可见,这两部现实主义作品虽然讲述的是不同时代的故事,但它们都同处在湘楚文化的境遇之中,作者所要赞扬的民族文化精神、所要揭示与批判的文化糟粕都在作品中得以展现。两位作家在现实主义文学的创作之中融入了自己对于家乡文化的关注与思考,在不同的时代氛围中将历史故事再现。两部作品再现的故事是不同的,对于文化的关注与批判的角度也略有区别,但两位作家对于家乡文化的推崇与热爱却是高度一致的。

三 创作视角与人物形象

在现实主义文学作品中,人物形象的塑造一直受到人们广泛的关注。人性是社会的根本属性,小说中人物形象的塑造从某种程度上展现了社会历史状况和时代风气,这一点,对于描绘生活本来面目的现实主义创作来说,人物形象塑造显得尤为重要。《山乡巨变》与《将军吟》这两部作品对于人物的描写各具特色,两位作者分别以不同的创作视角塑造了不同时代背景下极具代表性的典型人物形象,从这两部作品创作视角的变化中,能够发现中华人民共和国成立后湖湘现实主义变化发展的基本轨迹。
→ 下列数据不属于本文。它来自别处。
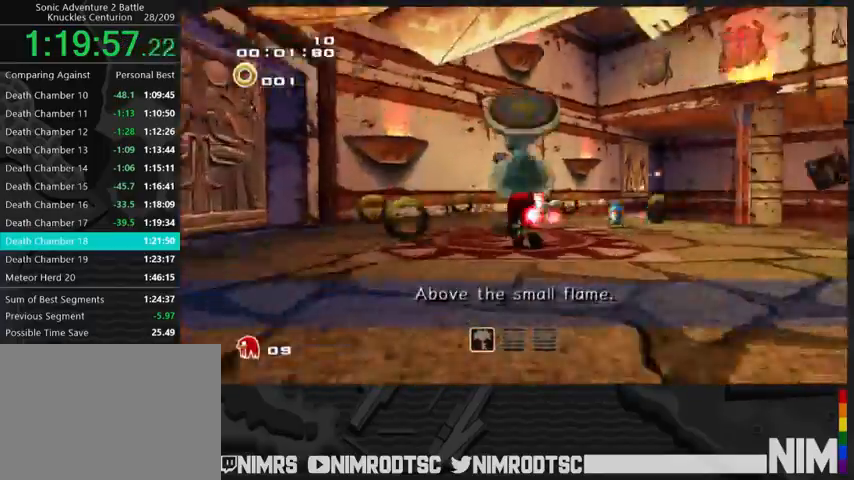
{"dt_ms": 500, "buttons": ["A"], "left_stick": "up-right", "right_stick": "center", "button_events": [[67, "B", "up"], [300, "A", "down"]]}
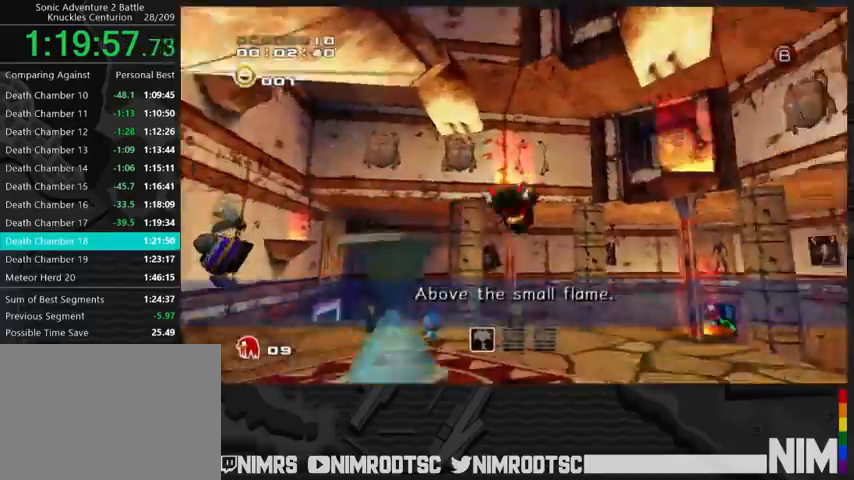
{"dt_ms": 500, "buttons": ["A"], "left_stick": "left", "right_stick": "center", "button_events": [[100, "A", "up"], [500, "A", "down"]]}
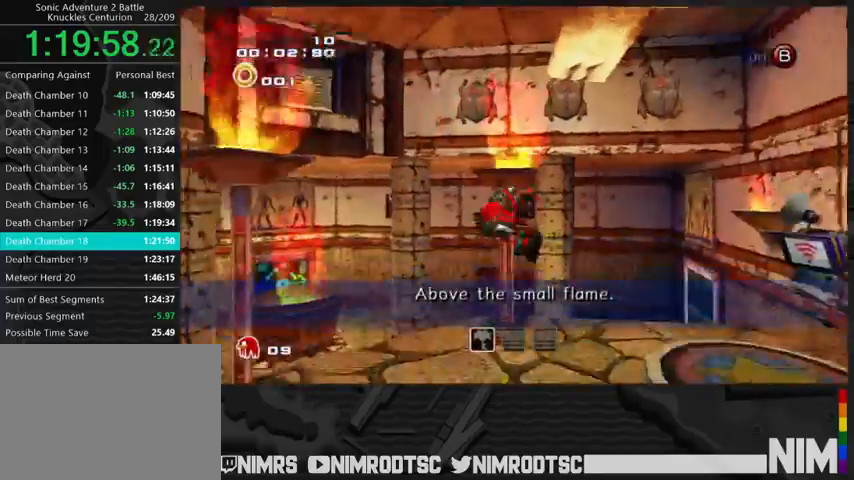
{"dt_ms": 500, "buttons": ["A"], "left_stick": "up-right", "right_stick": "center", "button_events": []}
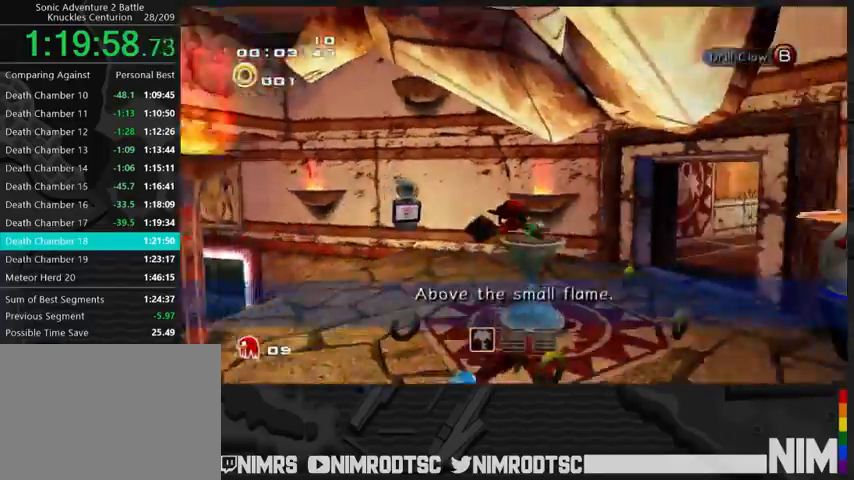
{"dt_ms": 1000, "buttons": [], "left_stick": "up", "right_stick": "center", "button_events": [[367, "A", "up"]]}
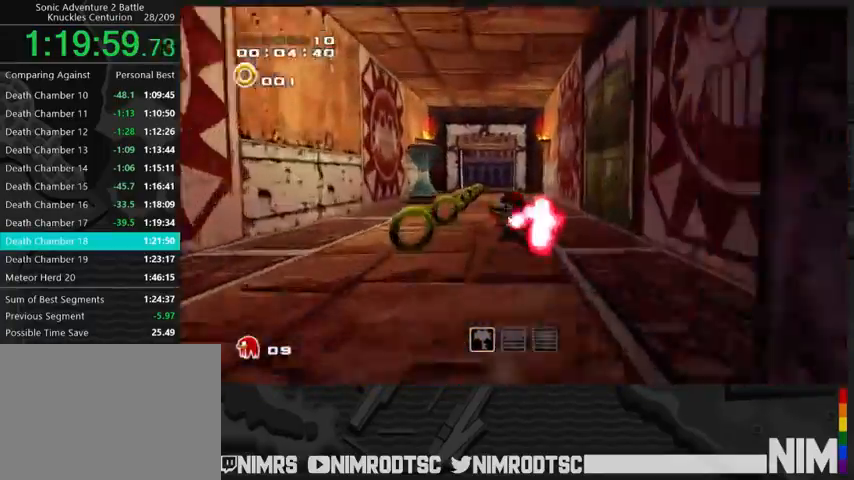
{"dt_ms": 500, "buttons": [], "left_stick": "up", "right_stick": "center", "button_events": []}
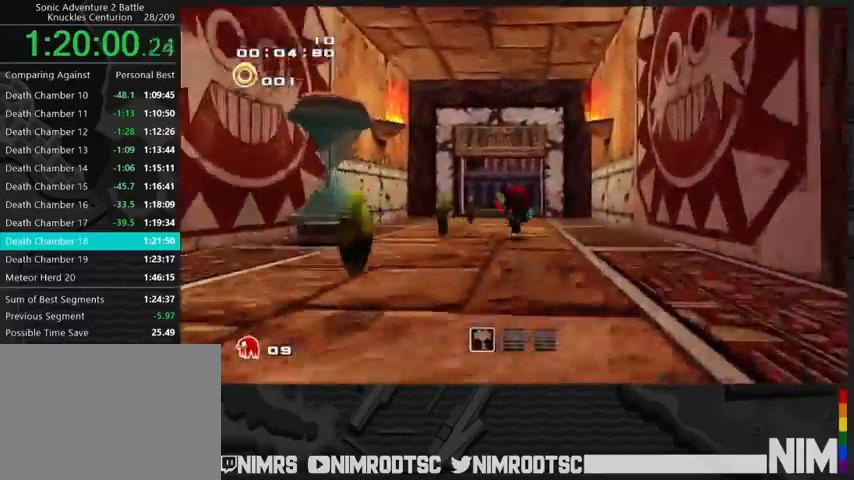
{"dt_ms": 500, "buttons": [], "left_stick": "up", "right_stick": "center", "button_events": []}
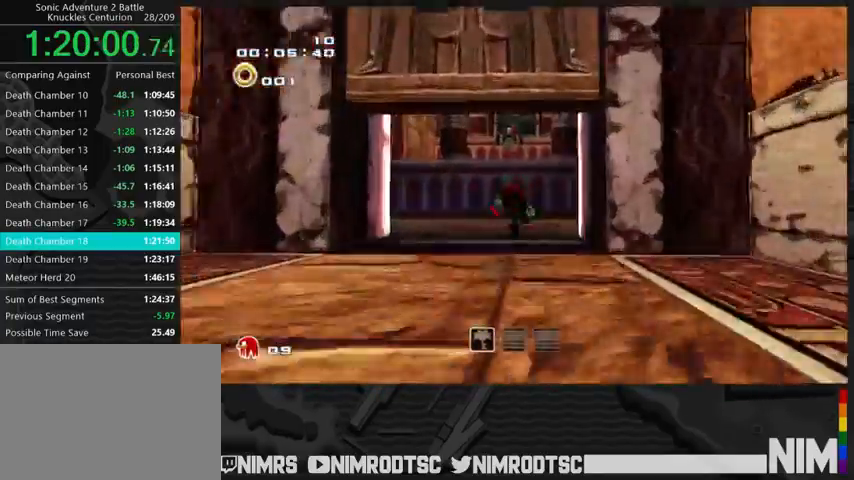
{"dt_ms": 500, "buttons": ["A"], "left_stick": "up", "right_stick": "center", "button_events": [[133, "A", "down"]]}
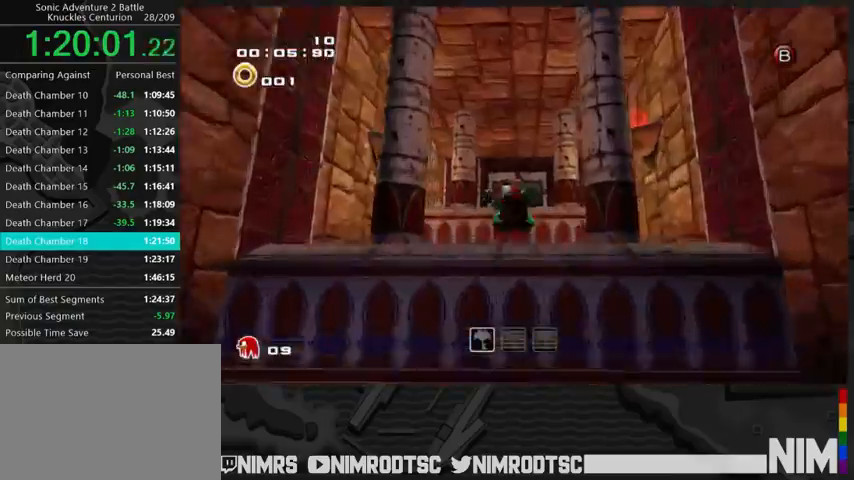
{"dt_ms": 500, "buttons": ["A"], "left_stick": "up", "right_stick": "center", "button_events": []}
两部小说对于正面人物的刻画采用了不同的方式。《山乡巨变》中的正面人物,如邓秀梅、刘雨生,他们都是近乎完美的人物,相比现实生活,周立波对于这些年轻干部形象的塑造都有一定的夸大与美化。邓秀梅与刘雨生在性格上没有缺陷,他们善良、勤劳、敬业,都是先进的干部,对于合作化都做出了很大的贡献,没犯过什么错误。“周立波自己说过之所以能写活 ‘亭面糊’ 这一形象,是因为他曾经天天与其原型在一起观察闲聊。反之,我们不难发现 ‘文学创作源于生活’,也可推断出周立波笔下 ‘正面人物’ 夸大化的原因是人物性格塑造的不深入与创作环境的限制。所以说,在周立波的笔下这方面人物的夸大化让我们觉得具有 ‘伪特征性’ 的嫌疑。”[19]“伪特征”的原因可以归于作者对这部小说的人物塑造大多是为了符合当时的“时代精神”,才会出现像邓秀梅和刘雨生这样“高大全”的人物形象。可见,作者周立波在塑造《山乡巨变》中的正面人物时采用了较为单一的创作视角,使得人物的形象过于简单。
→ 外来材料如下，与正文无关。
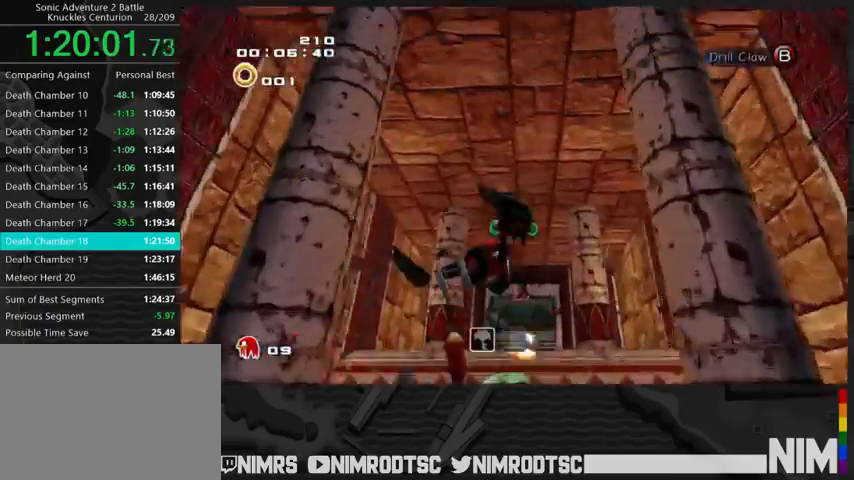
{"dt_ms": 500, "buttons": ["A"], "left_stick": "up", "right_stick": "center", "button_events": []}
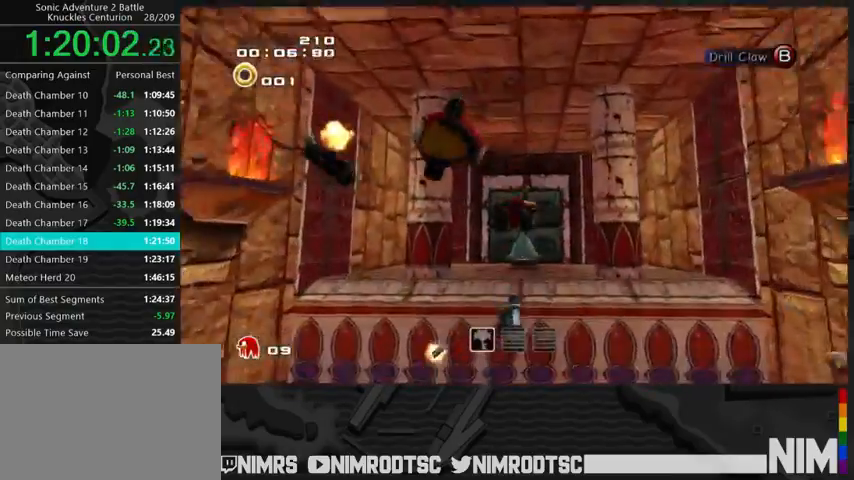
{"dt_ms": 500, "buttons": ["A"], "left_stick": "up", "right_stick": "center", "button_events": []}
与《山乡巨变》不同的是,莫应丰在创作《将军吟》中的正面人物形象时采用了多变的创作视角。在思想禁锢、风雨如晦的时代,他敢于呈现特殊环境中的真实人性,敢于突破创作环境的限制,所以,即使是正面人物,在他的笔下也有着许多人性的弱点。如司令员彭其,他具有高尚的人格魅力,他的一生是紧跟毛主席革命的一生,对革命事业赤胆忠心,无疑,他是一个受人崇敬的人,但是他却并不是一个完美的人,在面对老战友胡连生被诬陷与批斗时,想上前制止又难以行动的复杂心情呈现了他人性中软弱的一面。这些描写虽然显现出了彭其并不是一个完美的人物形象,却突出了这个人物的真实性,也使得彭其的人物性格得到加强与深化。“过去的一些文学作品中的领导人物都是一贯正确,发指示、作报告,句句打中要害,字字解决问题。而莫应丰却没有依照这样的模式描绘将军的标准像,而是从生活出发刻画活生生的彭其。他有成败得失,喜怒哀乐,是个有鲜明个性的典型形象。”[20] 彭其这一典型人物的身上有着老一辈革命家的高尚品质,同时又有着自身性格的弱点,他并不是一个完美的人,而作者也并没有想要把他塑造成为完美的人,因为我们生活中的真实人物从来都不可能是某种抽象的人,所以作者想要塑造的是一个真实的人物,而不是一个抽象的红色将军。

可见,在正面人物塑造方面,两位作家的表现风格是有差异的,除此之外,在反面人物塑造方面,两部小说也展现了不同的风格。

《山乡巨变》中的反面人物众多,如单干户的坚守者菊咬筋、落后干部谢庆元、反革命分子龚子元,对于这些反面人物,周立波用漫画式的创作方式让他的人物一一出场。在写到这些反面人物被劝说加入农村合作社时,重点突出了他们缺乏劳动积极性、随大流、有名无实、犹豫不决的精神状态。谢庆元虽然加入了合作组却身在曹营心在汉,思想顽固且落后;而反革命分子龚子元混迹在人民群众之中,为非作歹最终被揭穿。周立波对这些反面人物的描写运用了反讽的修辞方法,与正面人物的高大形象形成鲜明的对比。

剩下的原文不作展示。